Divonis 2 Tahun, Ahok Langsung Ditahan, Djarot jadi Plt Gubernur DKI
Vonis hakim dua tahun penjara untuk Basuki Tjahaja Purnama atau Ahok karena diduga menista agama, membuka tabir kejanggalan kinerja Jaksa Penuntut Umum (JPU) yang dipimpin Ali Mukartono. Tuntutan JPU yang begitu rendah membuat majelis hakim yang dipimpin Dwiarso Budi membuat ultra petitum atau vonis yang melebihi tuntutan.
Sidang dengan terdakwa Ahok dimulai pukul 09.10. Saat itu, hakim langsung membacakan putusannya. Putusan tersebut berjumlah 630 halaman.
Hakim Dwiarso Budi menuturkan, menimbang tuntutan JPU dengan tuntutan satu tahun penjara dan masa percobaan dua tahun. Serta, permohonan kuasa hukum untuk memutuskan terdakwa tidak bersalah. ”Setelah menimbang semua, amar keberatan Ahok dan kuasa hukum ditolak,” jelasnya.
Selanjutnya, para hakim secara bergiliran membacakan putusannya. Salah seorang hakim menyebutkan, dalam Pasal 156 A terdapat tiga unsur, yakni barang siapa, dengan sengaja dan melakukan di muka umum menyatakan kebencian yang melecehkan, merendahkan dan menghina agama.
“Maka, dalam putusan ini akan dijelaskan apakah tiga unsur ini terbukti,” ujarnya.
Hakim lainnya, menyebutkan bahwa unsur pertama barang siapa telah terpenuhi. Yang menjadi subyek hukum adalah Basuki Tjahaja Purnama yang berpidato di Kepulauan Seribu. “Sudah cocok,” ungkapnya.

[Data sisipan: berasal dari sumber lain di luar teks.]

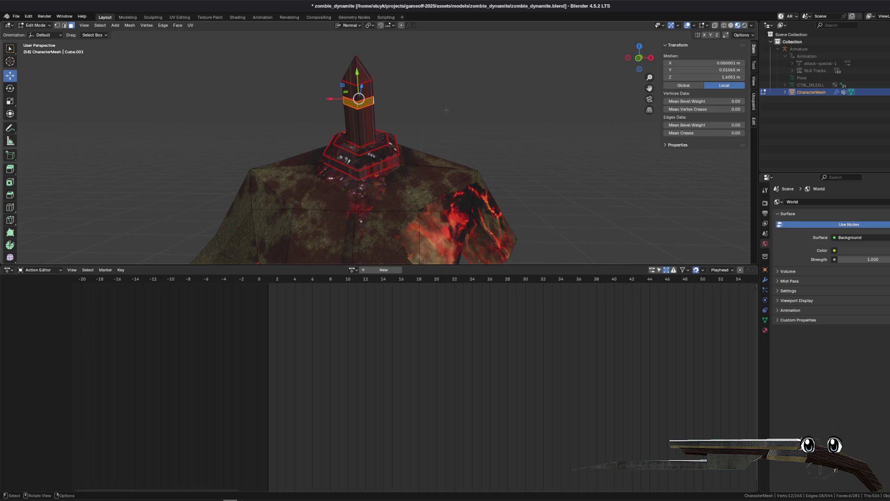
click(176, 27)
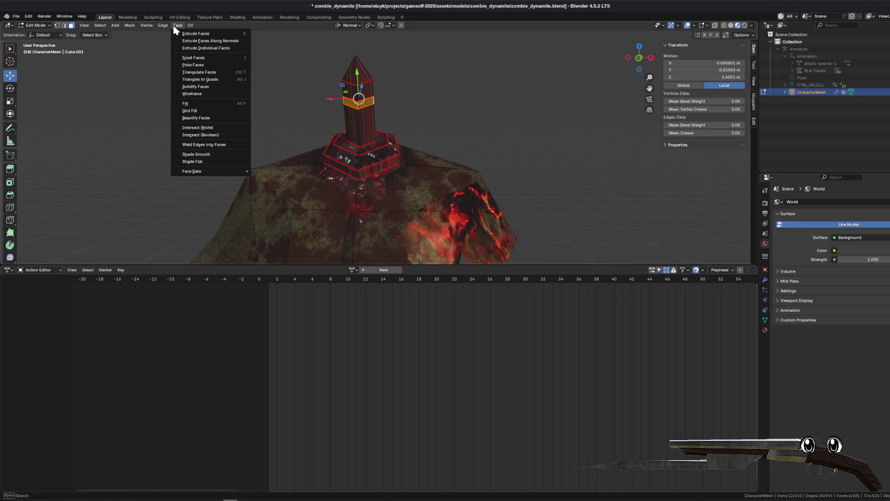
click(194, 42)
click(378, 97)
key(alt+a)
- Orbit to a frontal view of the torso and select a chest face
mouse_move(379, 97)
mouse_down()
mouse_move(499, 118)
mouse_move(489, 191)
mouse_move(420, 180)
mouse_up()
scroll(499, 119, down, 5)
drag(368, 199, 353, 111)
click(327, 84)
key(alt+a)
click(358, 92)
click(355, 92)
scroll(351, 125, up, 2)
- In vertex mode, select the row of vertices across the mid-torso
drag(351, 125, 561, 186)
scroll(562, 186, up, 2)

Untuk unsur kedua disebutkan bahwa baru akan dijelaskan, setelah unsur ketiga terpenuhi. Untuk unsur ketiga berupa frase di muka umum menyatakan kebencian, diketahui Ahok berpidato dalam acara panen ikan kerapu di depan masyarakat. Lalu, para pelapor juga mengetahui adanya pernyataan Ahok dari berbagai media sosial, baik Facebook, Whatsapp dan jamaahnya.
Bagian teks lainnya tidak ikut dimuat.